TASK REQUIREMENTS: Repeat the text in every row below word for word, leaving out the pictures.

PROVIDED DATA:
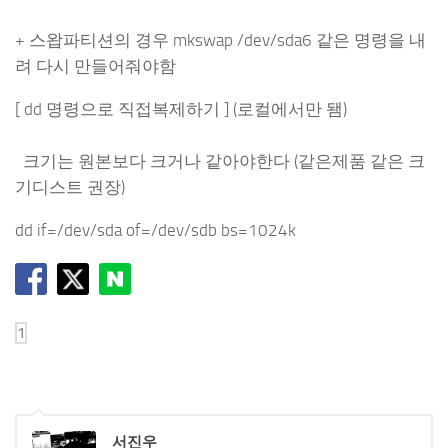
+ 스왑파티션의 경우 mkswap /dev/sda6 같은 명령을 내
려 다시 만들어줘야함
[ dd 명령으로 직접복제하기 ] (로컬에서만 됌)
크기는 원본보다 크거나 같아야한다 (같은제품 같은 크
기디스트 권장)
dd if=/dev/sda of=/dev/sdb bs=1024k
서진우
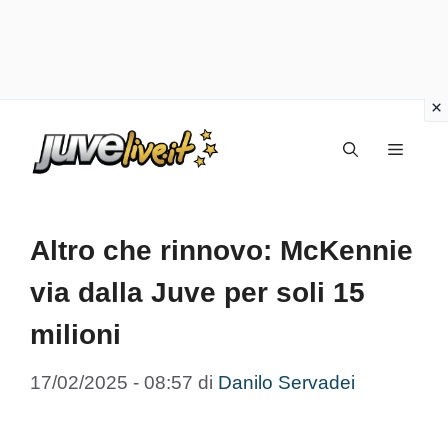
Vai
Menu
al
contenuto
Altro che rinnovo: McKennie
via dalla Juve per soli 15
milioni
17/02/2025 - 08:57
di
Danilo Servadei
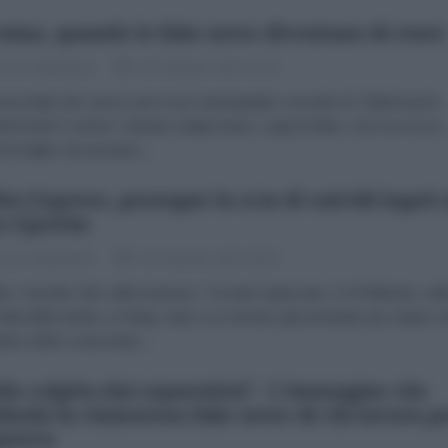
aina, quando le fake news diventano di stato
esco Santoianni
28 Febbraio 2022 11:00
azzolato da Lavrov per il suo strampalato concetto di “Diplomazia”,
emorde il “nostro” ministro degli Esteri, Luigi di Maio, che non trova
 di meglio che postare...
ita Express, prosegue la scia di suicidi legati 
o Epstein
esco Santoianni
20 Febbraio 2022 09:00
tro “suicida” del Lolita Express. Trovato impiccato, il 19 febbraio, nel
ella della Santé, a Parigi, Jean-Luc Brunel, già arrestato per stupro n
bre 2020, scarcerato...
ilo colpito dai separatisti". L'immagine che
hioda la clamorosa fake news di chi lavora p
guerra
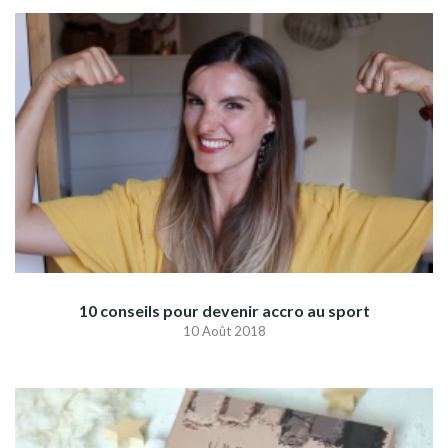
10 conseils pour devenir accro au sport
10 Août 2018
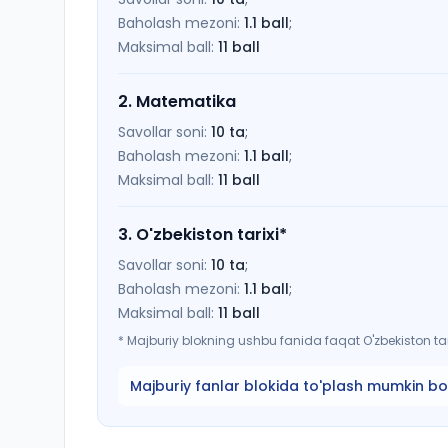
Baholash mezoni:
1.1
ball
;
Maksimal ball:
11
ball
2
.
Matematika
Savollar soni:
10
ta
;
Baholash mezoni:
1.1
ball
;
Maksimal ball:
11
ball
3
.
O'zbekiston tarixi
*
Savollar soni:
10
ta
;
Baholash mezoni:
1.1
ball
;
Maksimal ball:
11
ball
*
Majburiy blokning ushbu fanida faqat O'zbekiston tari
Majburiy fanlar blokida to'plash mumkin bo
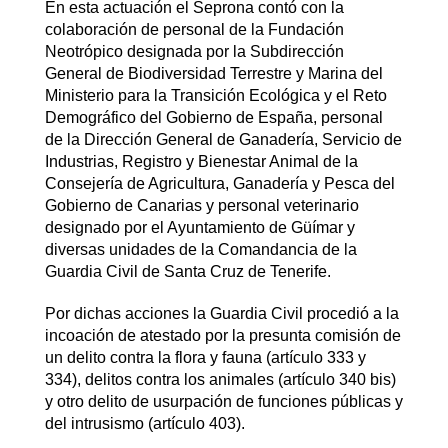
En esta actuación el Seprona contó con la
colaboración de personal de la Fundación
Neotrópico designada por la Subdirección
General de Biodiversidad Terrestre y Marina del
Ministerio para la Transición Ecológica y el Reto
Demográfico del Gobierno de España, personal
de la Dirección General de Ganadería, Servicio de
Industrias, Registro y Bienestar Animal de la
Consejería de Agricultura, Ganadería y Pesca del
Gobierno de Canarias y personal veterinario
designado por el Ayuntamiento de Güímar y
diversas unidades de la Comandancia de la
Guardia Civil de Santa Cruz de Tenerife.
Por dichas acciones la Guardia Civil procedió a la
incoación de atestado por la presunta comisión de
un delito contra la flora y fauna (artículo 333 y
334), delitos contra los animales (artículo 340 bis)
y otro delito de usurpación de funciones públicas y
del intrusismo (artículo 403).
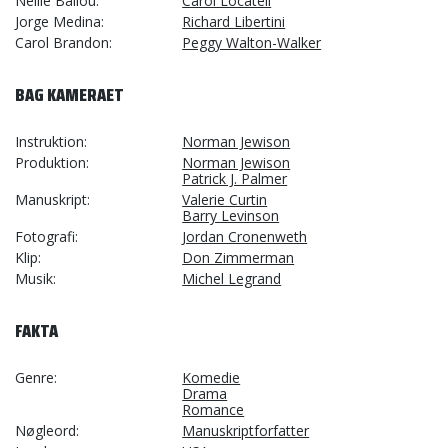
Nellie Ballou
Carol Locatell
Jorge Medina
Richard Libertini
Carol Brandon
Peggy Walton-Walker
BAG KAMERAET
Instruktion
Norman Jewison
Produktion
Norman Jewison
Patrick J. Palmer
Manuskript
Valerie Curtin
Barry Levinson
Fotografi
Jordan Cronenweth
Klip
Don Zimmerman
Musik
Michel Legrand
FAKTA
Genre
Komedie
Drama
Romance
Nøgleord
Manuskriptforfatter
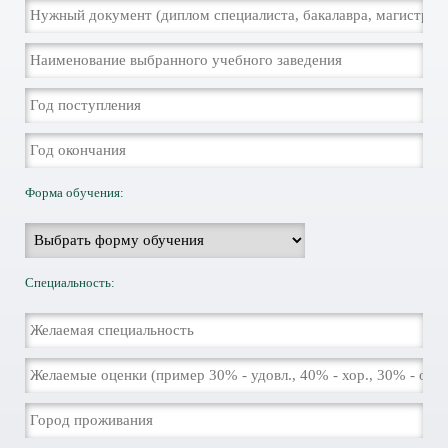
Форма обучения:
Специальность:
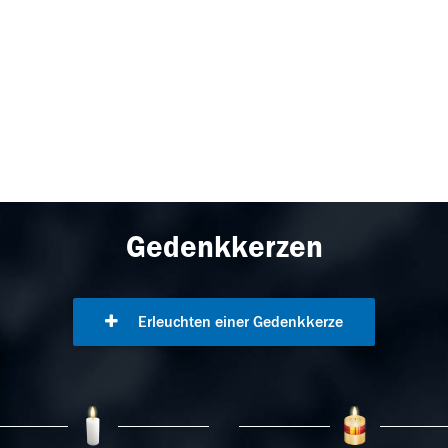
Gedenkkerzen
Erleuchten einer Gedenkkerze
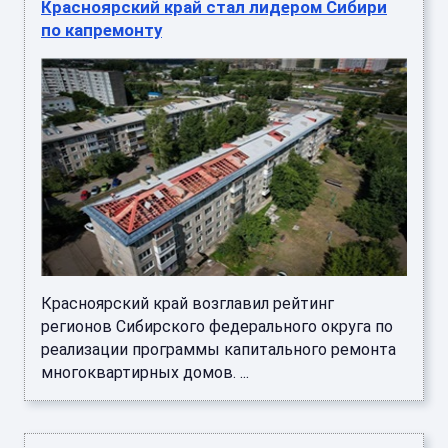
Красноярский край стал лидером Сибири
по капремонту
Красноярский край возглавил рейтинг
регионов Сибирского федерального округа по
реализации программы капитального ремонта
многоквартирных домов. ...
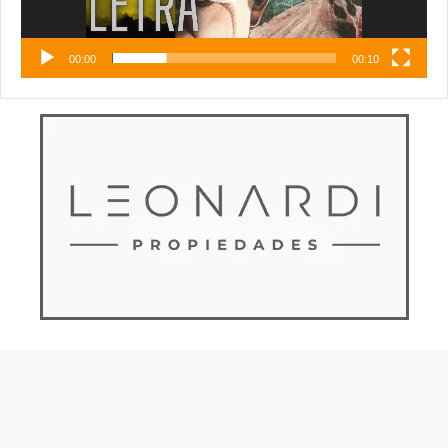
00:00
00:10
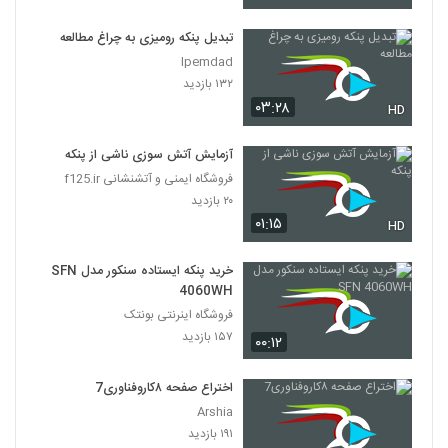
تبدیل پنکه رومیزی به چراغ مطالعه
Ipemdad
۱۳۲ بازدید
۰۳:۲۸
HD
آزمایش آتش سوزی ناشی از پنکه
فروشگاه ایمنی و آتشنشانی f125.ir
۲۰ بازدید
۰۱:۱۵
HD
خرید پنکه ایستاده سنکور مدل SFN
4060WH
فروشگاه اینرنتی بونتک
۱۵۷ بازدید
۰۰:۱۲
اختراع صفحه ۸کاروفناوری7
Arshia
۱۹۱ بازدید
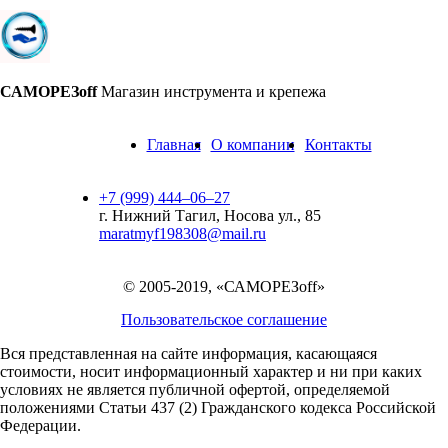
САМОРЕЗoff
Магазин инструмента и крепежа
Главная
О компании
Контакты
+7 (999) 444‒06‒27
г. Нижний Тагил, Носова ул., 85
maratmyf198308@mail.ru
© 2005-2019, «САМОРЕЗoff»
Пользовательское соглашение
Вся представленная на сайте информация, касающаяся
стоимости, носит информационный характер и ни при каких
условиях не является публичной офертой,
определяемой
положениями Статьи 437 (2) Гражданского кодекса Российской
Федерации.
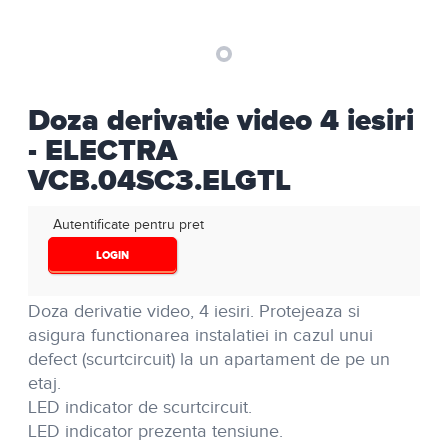
Doza derivatie video 4 iesiri
- ELECTRA
VCB.04SC3.ELGTL
Autentificate pentru pret
LOGIN
Doza derivatie video, 4 iesiri. Protejeaza si
asigura functionarea instalatiei in cazul unui
defect (scurtcircuit) la un apartament de pe un
etaj.
LED indicator de scurtcircuit.
LED indicator prezenta tensiune.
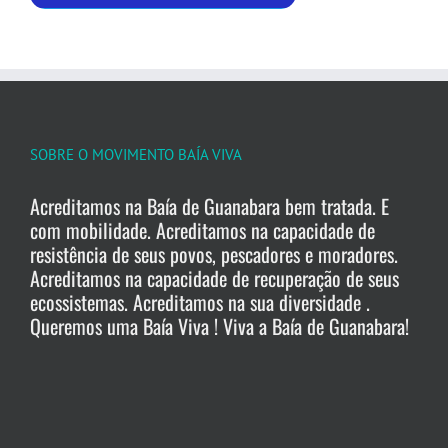
SOBRE O MOVIMENTO BAÍA VIVA
Acreditamos na Baía de Guanabara bem tratada. E
com mobilidade. Acreditamos na capacidade de
resistência de seus povos, pescadores e moradores.
Acreditamos na capacidade de recuperação de seus
ecossistemas. Acreditamos na sua diversidade .
Queremos uma Baía Viva ! Viva a Baía de Guanabara!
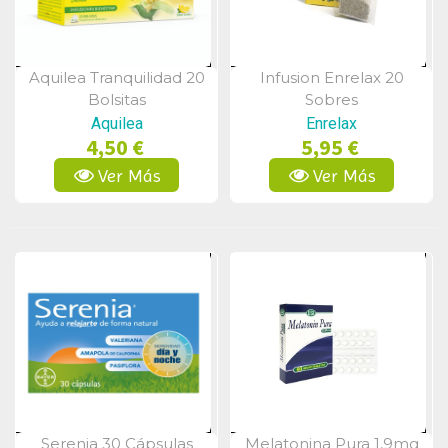
Aquilea Tranquilidad 20
Infusion Enrelax 20
Vista Rápida
Vista Rápida
Bolsitas
Sobres
Aquilea
Enrelax
4,50 €
5,95 €
Ver Más
Ver Más
Serenia 30 Cápsulas
Melatonina Pura 1,9mg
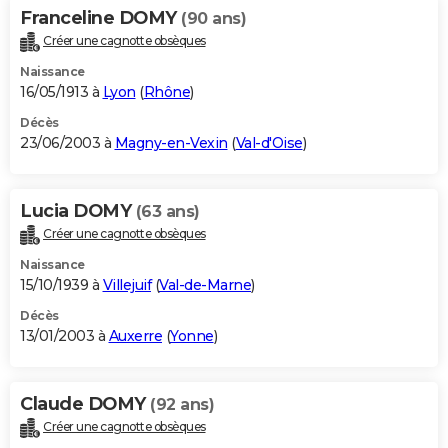
Franceline DOMY
(90 ans)
Créer une cagnotte obsèques
Naissance
16/05/1913 à
Lyon
(
Rhône
)
Décès
23/06/2003 à
Magny-en-Vexin
(
Val-d'Oise
)
Lucia DOMY
(63 ans)
Créer une cagnotte obsèques
Naissance
15/10/1939 à
Villejuif
(
Val-de-Marne
)
Décès
13/01/2003 à
Auxerre
(
Yonne
)
Claude DOMY
(92 ans)
Créer une cagnotte obsèques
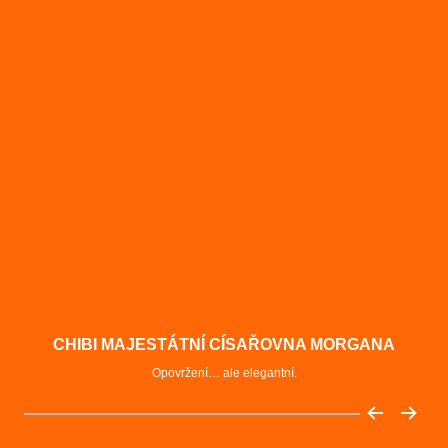
CHIBI MAJESTÁTNÍ CÍSAŘOVNA MORGANA
Opovržení… ale elegantní.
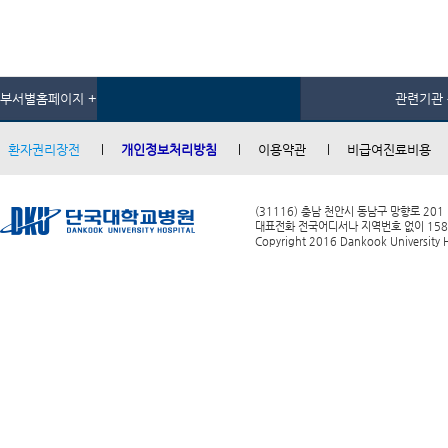
부서별홈페이지 +
관련기관 
환자권리장전
개인정보처리방침
이용약관
비급여진료비용
(31116) 충남 천안시 동남구 망향로 201
대표전화 전국어디서나 지역번호 없이 1588-0
Copyright 2016 Dankook University Ho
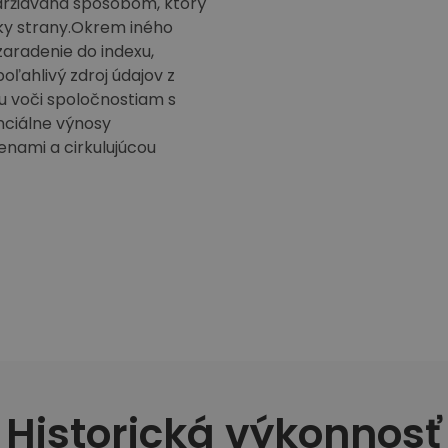
držiavaná spôsobom, ktorý
tky strany.Okrem iného
zaradenie do indexu,
oľahlivý zdroj údajov z
iu voči spoločnostiam s
enciálne výnosy
enami a cirkulujúcou
Historická výkonnosť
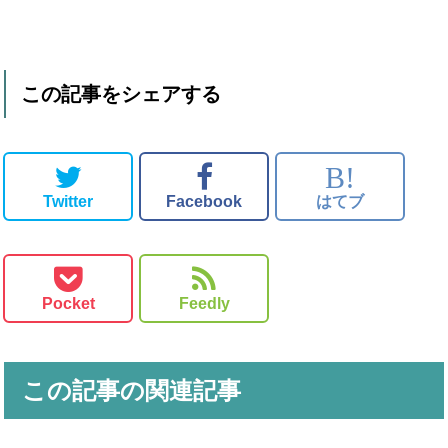
この記事をシェアする
B!
Twitter
Facebook
はてブ
Pocket
Feedly
この記事の関連記事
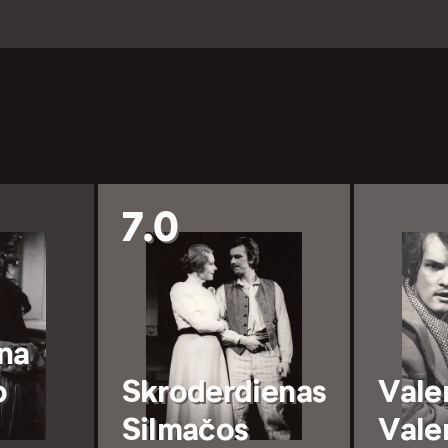
7.0
na
o
Skroderdienas
Vale
Silmačos
Vale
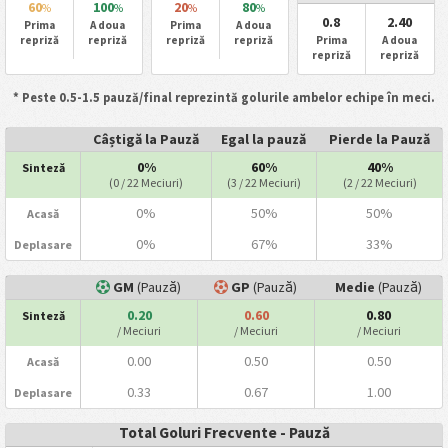
60
100
20
80
%
%
%
%
0.8
2.40
Prima
A doua
Prima
A doua
repriză
repriză
repriză
repriză
Prima
A doua
repriză
repriză
* Peste 0.5-1.5 pauză/final reprezintă golurile ambelor echipe în meci.
Câștigă la Pauză
Egal la pauză
Pierde la Pauză
0%
60%
40%
Sinteză
(0 / 22 Meciuri)
(3 / 22 Meciuri)
(2 / 22 Meciuri)
0%
50%
50%
Acasă
0%
67%
33%
Deplasare
GM
(Pauză)
GP
(Pauză)
Medie
(Pauză)
0.20
0.60
0.80
Sinteză
/ Meciuri
/ Meciuri
/ Meciuri
0.00
0.50
0.50
Acasă
0.33
0.67
1.00
Deplasare
Total Goluri Frecvente - Pauză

FINAL ANSWER:
+ 스왑파티션의 경우 mkswap /dev/sda6 같은 명령을 내
려 다시 만들어줘야함
[ dd 명령으로 직접복제하기 ] (로컬에서만 됌)
크기는 원본보다 크거나 같아야한다 (같은제품 같은 크
기디스트 권장)
dd if=/dev/sda of=/dev/sdb bs=1024k
서진우
Vai
Menu
al
contenuto
Altro che rinnovo: McKennie
via dalla Juve per soli 15
milioni
17/02/2025 - 08:57
di
Danilo Servadei
aina, quando le fake news diventano di stato
esco Santoianni
28 Febbraio 2022 11:00
azzolato da Lavrov per il suo strampalato concetto di “Diplomazia”,
emorde il “nostro” ministro degli Esteri, Luigi di Maio, che non trova
 di meglio che postare...
ita Express, prosegue la scia di suicidi legati 
o Epstein
esco Santoianni
20 Febbraio 2022 09:00
tro “suicida” del Lolita Express. Trovato impiccato, il 19 febbraio, nel
ella della Santé, a Parigi, Jean-Luc Brunel, già arrestato per stupro n
bre 2020, scarcerato...
ilo colpito dai separatisti". L'immagine che
hioda la clamorosa fake news di chi lavora p
guerra
10 conseils pour devenir accro au sport
10 Août 2018
Baholash mezoni:
1.1
ball
;
Maksimal ball:
11
ball
2
.
Matematika
Savollar soni:
10
ta
;
Baholash mezoni:
1.1
ball
;
Maksimal ball:
11
ball
3
.
O'zbekiston tarixi
*
Savollar soni:
10
ta
;
Baholash mezoni:
1.1
ball
;
Maksimal ball:
11
ball
*
Majburiy blokning ushbu fanida faqat O'zbekiston tari
Majburiy fanlar blokida to'plash mumkin bo
En esta actuación el Seprona contó con la
colaboración de personal de la Fundación
Neotrópico designada por la Subdirección
General de Biodiversidad Terrestre y Marina del
Ministerio para la Transición Ecológica y el Reto
Demográfico del Gobierno de España, personal
de la Dirección General de Ganadería, Servicio de
Industrias, Registro y Bienestar Animal de la
Consejería de Agricultura, Ganadería y Pesca del
Gobierno de Canarias y personal veterinario
designado por el Ayuntamiento de Güímar y
diversas unidades de la Comandancia de la
Guardia Civil de Santa Cruz de Tenerife.
Por dichas acciones la Guardia Civil procedió a la
incoación de atestado por la presunta comisión de
un delito contra la flora y fauna (artículo 333 y
334), delitos contra los animales (artículo 340 bis)
y otro delito de usurpación de funciones públicas y
del intrusismo (artículo 403).
Nellie Ballou
Carol Locatell
Jorge Medina
Richard Libertini
Carol Brandon
Peggy Walton-Walker
BAG KAMERAET
Instruktion
Norman Jewison
Produktion
Norman Jewison
Patrick J. Palmer
Manuskript
Valerie Curtin
Barry Levinson
Fotografi
Jordan Cronenweth
Klip
Don Zimmerman
Musik
Michel Legrand
FAKTA
Genre
Komedie
Drama
Romance
Nøgleord
Manuskriptforfatter
Форма обучения:
Специальность:
Gedenkkerzen
Erleuchten einer Gedenkkerze
Красноярский край стал лидером Сибири
по капремонту
Красноярский край возглавил рейтинг
регионов Сибирского федерального округа по
реализации программы капитального ремонта
многоквартирных домов. ...
00:00
00:10
تبدیل پنکه رومیزی به چراغ مطالعه
Ipemdad
۱۳۲ بازدید
۰۳:۲۸
HD
آزمایش آتش سوزی ناشی از پنکه
فروشگاه ایمنی و آتشنشانی f125.ir
۲۰ بازدید
۰۱:۱۵
HD
خرید پنکه ایستاده سنکور مدل SFN
4060WH
فروشگاه اینرنتی بونتک
۱۵۷ بازدید
۰۰:۱۲
اختراع صفحه ۸کاروفناوری7
Arshia
۱۹۱ بازدید
САМОРЕЗoff
Магазин инструмента и крепежа
Главная
О компании
Контакты
+7 (999) 444‒06‒27
г. Нижний Тагил, Носова ул., 85
maratmyf198308@mail.ru
© 2005-2019, «САМОРЕЗoff»
Пользовательское соглашение
Вся представленная на сайте информация, касающаяся
стоимости, носит информационный характер и ни при каких
условиях не является публичной офертой,
определяемой
положениями Статьи 437 (2) Гражданского кодекса Российской
Федерации.
Doza derivatie video 4 iesiri
- ELECTRA
VCB.04SC3.ELGTL
Autentificate pentru pret
LOGIN
Doza derivatie video, 4 iesiri. Protejeaza si
asigura functionarea instalatiei in cazul unui
defect (scurtcircuit) la un apartament de pe un
etaj.
LED indicator de scurtcircuit.
LED indicator prezenta tensiune.
SOBRE O MOVIMENTO BAÍA VIVA
Acreditamos na Baía de Guanabara bem tratada. E
com mobilidade. Acreditamos na capacidade de
resistência de seus povos, pescadores e moradores.
Acreditamos na capacidade de recuperação de seus
ecossistemas. Acreditamos na sua diversidade .
Queremos uma Baía Viva ! Viva a Baía de Guanabara!
Aquilea Tranquilidad 20
Infusion Enrelax 20
Vista Rápida
Vista Rápida
Bolsitas
Sobres
Aquilea
Enrelax
4,50 €
5,95 €
Ver Más
Ver Más
Serenia 30 Cápsulas
Melatonina Pura 1,9mg
Franceline DOMY
(90 ans)
Créer une cagnotte obsèques
Naissance
16/05/1913 à
Lyon
(
Rhône
)
Décès
23/06/2003 à
Magny-en-Vexin
(
Val-d'Oise
)
Lucia DOMY
(63 ans)
Créer une cagnotte obsèques
Naissance
15/10/1939 à
Villejuif
(
Val-de-Marne
)
Décès
13/01/2003 à
Auxerre
(
Yonne
)
Claude DOMY
(92 ans)
Créer une cagnotte obsèques
CHIBI MAJESTÁTNÍ CÍSAŘOVNA MORGANA
Opovržení… ale elegantní.
부서별홈페이지 +
관련기관 
환자권리장전
개인정보처리방침
이용약관
비급여진료비용
(31116) 충남 천안시 동남구 망향로 201
대표전화 전국어디서나 지역번호 없이 1588-0
Copyright 2016 Dankook University Ho
držiavaná spôsobom, ktorý
tky strany.Okrem iného
zaradenie do indexu,
oľahlivý zdroj údajov z
iu voči spoločnostiam s
enciálne výnosy
enami a cirkulujúcou
Historická výkonnosť
この記事をシェアする
B!
Twitter
Facebook
はてブ
Pocket
Feedly
この記事の関連記事
7.0
na
o
Skroderdienas
Vale
Silmačos
Vale
60
100
20
80
%
%
%
%
0.8
2.40
Prima
A doua
Prima
A doua
repriză
repriză
repriză
repriză
Prima
A doua
repriză
repriză
* Peste 0.5-1.5 pauză/final reprezintă golurile ambelor echipe în meci.
Câștigă la Pauză
Egal la pauză
Pierde la Pauză
0%
60%
40%
Sinteză
(0 / 22 Meciuri)
(3 / 22 Meciuri)
(2 / 22 Meciuri)
0%
50%
50%
Acasă
0%
67%
33%
Deplasare
GM
(Pauză)
GP
(Pauză)
Medie
(Pauză)
0.20
0.60
0.80
Sinteză
/ Meciuri
/ Meciuri
/ Meciuri
0.00
0.50
0.50
Acasă
0.33
0.67
1.00
Deplasare
Total Goluri Frecvente - Pauză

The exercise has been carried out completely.